__Extracted information__
▽

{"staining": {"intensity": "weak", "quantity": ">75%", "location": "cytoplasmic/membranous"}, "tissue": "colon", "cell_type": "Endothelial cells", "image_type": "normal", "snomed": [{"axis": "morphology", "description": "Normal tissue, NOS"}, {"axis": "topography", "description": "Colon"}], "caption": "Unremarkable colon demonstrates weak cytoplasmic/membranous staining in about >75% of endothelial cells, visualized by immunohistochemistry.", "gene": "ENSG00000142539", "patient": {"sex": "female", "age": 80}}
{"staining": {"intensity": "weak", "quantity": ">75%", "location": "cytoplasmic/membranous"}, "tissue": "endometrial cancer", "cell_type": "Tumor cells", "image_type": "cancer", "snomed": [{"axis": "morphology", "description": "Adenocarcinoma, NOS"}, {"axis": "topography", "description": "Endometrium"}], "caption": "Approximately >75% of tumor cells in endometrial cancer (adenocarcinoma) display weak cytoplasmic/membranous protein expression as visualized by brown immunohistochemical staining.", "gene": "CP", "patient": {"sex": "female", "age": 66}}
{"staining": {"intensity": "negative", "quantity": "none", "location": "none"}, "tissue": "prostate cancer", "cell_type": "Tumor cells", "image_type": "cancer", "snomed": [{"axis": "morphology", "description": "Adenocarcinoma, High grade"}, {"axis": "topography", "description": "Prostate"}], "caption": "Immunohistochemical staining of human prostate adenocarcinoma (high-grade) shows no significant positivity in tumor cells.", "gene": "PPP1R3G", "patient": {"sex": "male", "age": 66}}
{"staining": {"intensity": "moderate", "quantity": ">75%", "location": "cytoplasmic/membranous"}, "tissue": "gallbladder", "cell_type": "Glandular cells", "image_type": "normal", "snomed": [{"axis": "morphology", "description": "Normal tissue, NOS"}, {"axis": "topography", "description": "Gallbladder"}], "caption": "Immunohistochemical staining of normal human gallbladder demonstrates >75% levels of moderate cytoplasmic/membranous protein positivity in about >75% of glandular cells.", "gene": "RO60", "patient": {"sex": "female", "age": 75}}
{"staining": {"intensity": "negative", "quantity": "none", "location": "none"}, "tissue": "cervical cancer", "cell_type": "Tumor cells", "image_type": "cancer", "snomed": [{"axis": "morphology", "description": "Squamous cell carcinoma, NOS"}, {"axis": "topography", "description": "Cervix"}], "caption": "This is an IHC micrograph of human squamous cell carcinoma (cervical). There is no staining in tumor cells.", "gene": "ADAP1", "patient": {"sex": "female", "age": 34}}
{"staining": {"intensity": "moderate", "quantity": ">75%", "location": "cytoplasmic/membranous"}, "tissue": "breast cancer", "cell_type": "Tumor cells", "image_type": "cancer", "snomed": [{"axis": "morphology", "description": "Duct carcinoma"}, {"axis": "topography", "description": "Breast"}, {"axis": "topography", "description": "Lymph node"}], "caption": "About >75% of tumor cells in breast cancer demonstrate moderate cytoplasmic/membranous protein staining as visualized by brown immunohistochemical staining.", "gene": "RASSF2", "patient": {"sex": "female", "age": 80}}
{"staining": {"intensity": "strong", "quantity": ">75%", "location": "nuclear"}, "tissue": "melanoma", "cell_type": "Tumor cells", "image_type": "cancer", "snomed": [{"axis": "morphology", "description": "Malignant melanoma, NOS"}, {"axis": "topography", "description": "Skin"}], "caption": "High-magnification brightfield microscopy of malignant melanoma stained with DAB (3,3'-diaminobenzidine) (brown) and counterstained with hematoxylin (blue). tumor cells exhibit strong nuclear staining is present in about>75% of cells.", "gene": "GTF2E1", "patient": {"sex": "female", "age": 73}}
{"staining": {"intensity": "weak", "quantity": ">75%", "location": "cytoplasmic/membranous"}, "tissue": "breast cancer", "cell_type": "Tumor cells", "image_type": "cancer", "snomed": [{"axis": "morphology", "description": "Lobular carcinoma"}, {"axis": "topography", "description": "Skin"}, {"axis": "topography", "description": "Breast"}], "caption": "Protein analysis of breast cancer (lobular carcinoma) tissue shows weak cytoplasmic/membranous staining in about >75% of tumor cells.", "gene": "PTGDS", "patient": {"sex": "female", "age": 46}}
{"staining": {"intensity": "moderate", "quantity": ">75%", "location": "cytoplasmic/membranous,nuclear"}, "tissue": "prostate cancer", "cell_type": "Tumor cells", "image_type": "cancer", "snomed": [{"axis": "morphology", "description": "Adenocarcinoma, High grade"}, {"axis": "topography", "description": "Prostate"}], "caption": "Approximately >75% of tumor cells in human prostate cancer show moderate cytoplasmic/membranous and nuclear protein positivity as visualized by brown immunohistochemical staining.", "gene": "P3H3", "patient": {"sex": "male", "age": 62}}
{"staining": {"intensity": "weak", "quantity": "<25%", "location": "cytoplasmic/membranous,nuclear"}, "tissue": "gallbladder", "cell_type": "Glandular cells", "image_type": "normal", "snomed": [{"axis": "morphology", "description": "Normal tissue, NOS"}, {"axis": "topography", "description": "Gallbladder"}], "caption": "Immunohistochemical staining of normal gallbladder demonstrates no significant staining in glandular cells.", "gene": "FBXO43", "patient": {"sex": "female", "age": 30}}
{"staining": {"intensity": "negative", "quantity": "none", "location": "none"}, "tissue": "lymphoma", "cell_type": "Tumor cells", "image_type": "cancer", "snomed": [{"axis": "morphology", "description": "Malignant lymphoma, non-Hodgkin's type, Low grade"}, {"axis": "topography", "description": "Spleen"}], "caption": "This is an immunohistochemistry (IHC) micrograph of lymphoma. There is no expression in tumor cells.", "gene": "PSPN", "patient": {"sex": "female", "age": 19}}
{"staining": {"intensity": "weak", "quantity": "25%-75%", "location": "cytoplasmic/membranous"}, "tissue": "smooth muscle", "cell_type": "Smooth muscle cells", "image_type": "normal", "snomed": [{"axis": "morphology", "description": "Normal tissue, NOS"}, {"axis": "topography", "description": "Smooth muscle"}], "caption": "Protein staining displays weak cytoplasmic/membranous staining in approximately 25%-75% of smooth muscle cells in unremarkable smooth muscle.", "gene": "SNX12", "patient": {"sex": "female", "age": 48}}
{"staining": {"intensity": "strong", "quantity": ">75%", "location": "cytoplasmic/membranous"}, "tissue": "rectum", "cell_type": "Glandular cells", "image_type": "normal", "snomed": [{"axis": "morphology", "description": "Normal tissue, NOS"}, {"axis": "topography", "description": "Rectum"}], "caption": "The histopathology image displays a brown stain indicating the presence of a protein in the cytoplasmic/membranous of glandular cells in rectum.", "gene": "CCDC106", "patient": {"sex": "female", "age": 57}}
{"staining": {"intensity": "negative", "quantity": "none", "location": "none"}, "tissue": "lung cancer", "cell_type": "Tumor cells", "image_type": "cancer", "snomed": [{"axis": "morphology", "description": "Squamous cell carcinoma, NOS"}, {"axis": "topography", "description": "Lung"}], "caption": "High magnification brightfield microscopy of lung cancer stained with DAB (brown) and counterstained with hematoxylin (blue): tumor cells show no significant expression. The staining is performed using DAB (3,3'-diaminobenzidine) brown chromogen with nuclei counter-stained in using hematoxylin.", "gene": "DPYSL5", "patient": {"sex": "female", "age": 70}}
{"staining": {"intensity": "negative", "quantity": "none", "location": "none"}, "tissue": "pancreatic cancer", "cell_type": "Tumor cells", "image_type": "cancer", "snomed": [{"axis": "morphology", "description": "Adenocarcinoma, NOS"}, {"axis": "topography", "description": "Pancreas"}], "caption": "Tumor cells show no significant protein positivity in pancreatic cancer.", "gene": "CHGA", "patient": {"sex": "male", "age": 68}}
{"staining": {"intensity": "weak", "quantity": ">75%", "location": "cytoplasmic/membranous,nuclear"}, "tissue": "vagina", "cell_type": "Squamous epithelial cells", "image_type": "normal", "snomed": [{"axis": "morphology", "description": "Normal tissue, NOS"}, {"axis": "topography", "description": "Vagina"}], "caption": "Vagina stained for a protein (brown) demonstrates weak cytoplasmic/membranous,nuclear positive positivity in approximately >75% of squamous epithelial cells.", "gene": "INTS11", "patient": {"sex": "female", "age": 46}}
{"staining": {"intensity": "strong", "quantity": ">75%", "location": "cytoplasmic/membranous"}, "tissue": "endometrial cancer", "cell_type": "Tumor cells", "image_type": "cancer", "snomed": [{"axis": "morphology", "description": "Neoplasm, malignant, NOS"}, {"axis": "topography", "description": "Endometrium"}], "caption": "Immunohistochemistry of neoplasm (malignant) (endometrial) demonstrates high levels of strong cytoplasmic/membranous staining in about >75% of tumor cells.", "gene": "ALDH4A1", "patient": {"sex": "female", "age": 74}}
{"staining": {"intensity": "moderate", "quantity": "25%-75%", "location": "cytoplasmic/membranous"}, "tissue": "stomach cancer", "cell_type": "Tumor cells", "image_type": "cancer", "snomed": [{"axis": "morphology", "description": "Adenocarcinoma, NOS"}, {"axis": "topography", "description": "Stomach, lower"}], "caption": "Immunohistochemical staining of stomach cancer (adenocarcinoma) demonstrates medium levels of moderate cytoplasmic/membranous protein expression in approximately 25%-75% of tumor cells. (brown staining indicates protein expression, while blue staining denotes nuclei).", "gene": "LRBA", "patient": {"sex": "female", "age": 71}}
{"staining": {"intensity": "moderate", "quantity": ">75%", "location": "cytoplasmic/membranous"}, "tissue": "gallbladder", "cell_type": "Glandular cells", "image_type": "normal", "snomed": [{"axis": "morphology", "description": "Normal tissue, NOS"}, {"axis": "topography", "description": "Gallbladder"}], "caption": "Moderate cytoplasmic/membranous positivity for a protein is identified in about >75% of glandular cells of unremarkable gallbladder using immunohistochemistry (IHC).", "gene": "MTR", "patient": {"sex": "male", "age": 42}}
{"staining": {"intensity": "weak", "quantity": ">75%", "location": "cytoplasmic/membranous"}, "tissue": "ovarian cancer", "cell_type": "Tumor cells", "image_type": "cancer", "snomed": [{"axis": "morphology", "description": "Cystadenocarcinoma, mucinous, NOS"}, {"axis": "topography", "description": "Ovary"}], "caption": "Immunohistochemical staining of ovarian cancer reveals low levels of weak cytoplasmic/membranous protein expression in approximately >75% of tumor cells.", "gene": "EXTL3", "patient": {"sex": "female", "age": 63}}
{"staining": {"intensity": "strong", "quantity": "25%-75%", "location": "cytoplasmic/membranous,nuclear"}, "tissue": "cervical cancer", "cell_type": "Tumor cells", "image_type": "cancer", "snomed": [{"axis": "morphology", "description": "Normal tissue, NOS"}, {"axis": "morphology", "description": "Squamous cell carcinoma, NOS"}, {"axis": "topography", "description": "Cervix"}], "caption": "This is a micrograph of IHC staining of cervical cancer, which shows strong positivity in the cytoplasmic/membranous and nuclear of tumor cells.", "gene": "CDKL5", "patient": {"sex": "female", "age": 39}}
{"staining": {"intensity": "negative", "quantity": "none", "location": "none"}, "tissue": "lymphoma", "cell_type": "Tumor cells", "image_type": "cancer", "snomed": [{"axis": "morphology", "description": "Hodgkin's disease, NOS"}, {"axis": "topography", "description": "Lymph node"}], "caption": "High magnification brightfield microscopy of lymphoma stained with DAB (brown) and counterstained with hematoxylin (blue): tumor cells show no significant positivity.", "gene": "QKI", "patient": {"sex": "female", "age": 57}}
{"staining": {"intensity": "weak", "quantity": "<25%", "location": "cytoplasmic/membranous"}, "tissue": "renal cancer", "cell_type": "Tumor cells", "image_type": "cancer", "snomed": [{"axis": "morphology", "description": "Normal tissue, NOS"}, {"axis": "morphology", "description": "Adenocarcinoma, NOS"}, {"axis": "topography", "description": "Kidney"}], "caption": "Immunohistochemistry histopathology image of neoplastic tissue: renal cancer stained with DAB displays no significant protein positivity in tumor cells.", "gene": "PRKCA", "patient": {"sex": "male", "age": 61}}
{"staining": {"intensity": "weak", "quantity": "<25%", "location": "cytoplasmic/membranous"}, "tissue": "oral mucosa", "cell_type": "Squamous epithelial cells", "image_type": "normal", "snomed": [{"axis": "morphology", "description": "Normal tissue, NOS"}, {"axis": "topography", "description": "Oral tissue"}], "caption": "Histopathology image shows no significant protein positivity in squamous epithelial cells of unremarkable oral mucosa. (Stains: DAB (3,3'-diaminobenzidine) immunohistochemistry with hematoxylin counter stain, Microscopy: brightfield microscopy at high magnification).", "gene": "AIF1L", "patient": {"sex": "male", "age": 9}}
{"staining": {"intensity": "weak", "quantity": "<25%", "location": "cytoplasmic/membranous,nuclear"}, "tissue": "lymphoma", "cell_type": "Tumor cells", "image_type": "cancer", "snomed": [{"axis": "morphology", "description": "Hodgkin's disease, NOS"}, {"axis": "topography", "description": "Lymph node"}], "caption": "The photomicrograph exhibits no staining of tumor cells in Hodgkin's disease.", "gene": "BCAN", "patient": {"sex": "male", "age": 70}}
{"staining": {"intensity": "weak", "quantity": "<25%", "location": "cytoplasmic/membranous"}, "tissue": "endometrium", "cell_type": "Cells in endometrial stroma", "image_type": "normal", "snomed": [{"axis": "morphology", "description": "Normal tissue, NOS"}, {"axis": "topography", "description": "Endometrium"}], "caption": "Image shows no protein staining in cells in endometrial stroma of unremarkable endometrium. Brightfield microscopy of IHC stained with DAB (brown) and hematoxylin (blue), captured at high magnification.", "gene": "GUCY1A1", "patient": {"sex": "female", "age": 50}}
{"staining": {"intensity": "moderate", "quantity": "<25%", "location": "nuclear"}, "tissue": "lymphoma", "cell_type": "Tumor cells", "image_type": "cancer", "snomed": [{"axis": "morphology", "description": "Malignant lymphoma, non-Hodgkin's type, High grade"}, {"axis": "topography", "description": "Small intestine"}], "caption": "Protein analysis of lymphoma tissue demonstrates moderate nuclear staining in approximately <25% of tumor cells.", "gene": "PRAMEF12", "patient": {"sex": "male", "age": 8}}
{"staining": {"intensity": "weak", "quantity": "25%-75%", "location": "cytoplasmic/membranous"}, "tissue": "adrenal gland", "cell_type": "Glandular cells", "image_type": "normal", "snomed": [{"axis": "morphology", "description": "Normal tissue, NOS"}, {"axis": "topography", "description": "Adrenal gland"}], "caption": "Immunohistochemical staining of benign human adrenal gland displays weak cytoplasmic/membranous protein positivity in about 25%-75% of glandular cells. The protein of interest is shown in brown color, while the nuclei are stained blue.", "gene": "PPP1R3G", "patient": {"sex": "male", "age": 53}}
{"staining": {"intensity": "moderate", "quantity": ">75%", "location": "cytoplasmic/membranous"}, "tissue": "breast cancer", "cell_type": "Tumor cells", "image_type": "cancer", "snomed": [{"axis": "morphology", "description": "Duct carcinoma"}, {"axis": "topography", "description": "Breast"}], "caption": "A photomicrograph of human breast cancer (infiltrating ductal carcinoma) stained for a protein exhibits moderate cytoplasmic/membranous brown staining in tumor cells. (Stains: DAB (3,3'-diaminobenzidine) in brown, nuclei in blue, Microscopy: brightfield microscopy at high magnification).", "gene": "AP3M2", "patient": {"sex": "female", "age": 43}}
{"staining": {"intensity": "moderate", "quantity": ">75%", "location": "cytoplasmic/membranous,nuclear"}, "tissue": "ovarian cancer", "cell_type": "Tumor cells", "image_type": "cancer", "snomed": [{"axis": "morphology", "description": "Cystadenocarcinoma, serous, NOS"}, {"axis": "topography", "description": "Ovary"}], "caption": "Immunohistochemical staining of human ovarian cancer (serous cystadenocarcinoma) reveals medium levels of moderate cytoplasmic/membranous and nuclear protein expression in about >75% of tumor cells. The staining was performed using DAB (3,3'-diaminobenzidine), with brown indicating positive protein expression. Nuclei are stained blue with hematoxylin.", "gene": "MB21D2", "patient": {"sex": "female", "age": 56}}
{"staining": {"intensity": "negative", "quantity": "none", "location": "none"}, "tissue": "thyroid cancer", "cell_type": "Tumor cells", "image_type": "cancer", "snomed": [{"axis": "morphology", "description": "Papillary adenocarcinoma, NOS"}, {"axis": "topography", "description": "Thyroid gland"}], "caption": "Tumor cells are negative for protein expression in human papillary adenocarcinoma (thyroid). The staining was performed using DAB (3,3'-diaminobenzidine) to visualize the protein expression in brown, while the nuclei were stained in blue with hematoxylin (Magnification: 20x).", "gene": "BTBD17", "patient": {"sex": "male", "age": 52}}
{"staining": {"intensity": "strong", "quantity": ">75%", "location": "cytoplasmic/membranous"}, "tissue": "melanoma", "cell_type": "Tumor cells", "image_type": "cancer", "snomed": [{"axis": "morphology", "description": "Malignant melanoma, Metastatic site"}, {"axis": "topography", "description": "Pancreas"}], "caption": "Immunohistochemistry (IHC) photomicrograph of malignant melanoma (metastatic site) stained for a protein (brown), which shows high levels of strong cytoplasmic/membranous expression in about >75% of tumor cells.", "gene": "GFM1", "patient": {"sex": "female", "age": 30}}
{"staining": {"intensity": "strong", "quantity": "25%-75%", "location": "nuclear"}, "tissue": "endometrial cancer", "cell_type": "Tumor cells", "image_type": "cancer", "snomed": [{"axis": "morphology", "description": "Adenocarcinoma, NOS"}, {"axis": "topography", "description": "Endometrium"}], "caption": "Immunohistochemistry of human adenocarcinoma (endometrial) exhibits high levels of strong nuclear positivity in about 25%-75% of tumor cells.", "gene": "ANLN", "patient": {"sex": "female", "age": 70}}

△

__Action item__
Search the data for "Cystadenocarcinoma". Copy each line that has it.

__Answer for the task__
{"staining": {"intensity": "weak", "quantity": ">75%", "location": "cytoplasmic/membranous"}, "tissue": "ovarian cancer", "cell_type": "Tumor cells", "image_type": "cancer", "snomed": [{"axis": "morphology", "description": "Cystadenocarcinoma, mucinous, NOS"}, {"axis": "topography", "description": "Ovary"}], "caption": "Immunohistochemical staining of ovarian cancer reveals low levels of weak cytoplasmic/membranous protein expression in approximately >75% of tumor cells.", "gene": "EXTL3", "patient": {"sex": "female", "age": 63}}
{"staining": {"intensity": "moderate", "quantity": ">75%", "location": "cytoplasmic/membranous,nuclear"}, "tissue": "ovarian cancer", "cell_type": "Tumor cells", "image_type": "cancer", "snomed": [{"axis": "morphology", "description": "Cystadenocarcinoma, serous, NOS"}, {"axis": "topography", "description": "Ovary"}], "caption": "Immunohistochemical staining of human ovarian cancer (serous cystadenocarcinoma) reveals medium levels of moderate cytoplasmic/membranous and nuclear protein expression in about >75% of tumor cells. The staining was performed using DAB (3,3'-diaminobenzidine), with brown indicating positive protein expression. Nuclei are stained blue with hematoxylin.", "gene": "MB21D2", "patient": {"sex": "female", "age": 56}}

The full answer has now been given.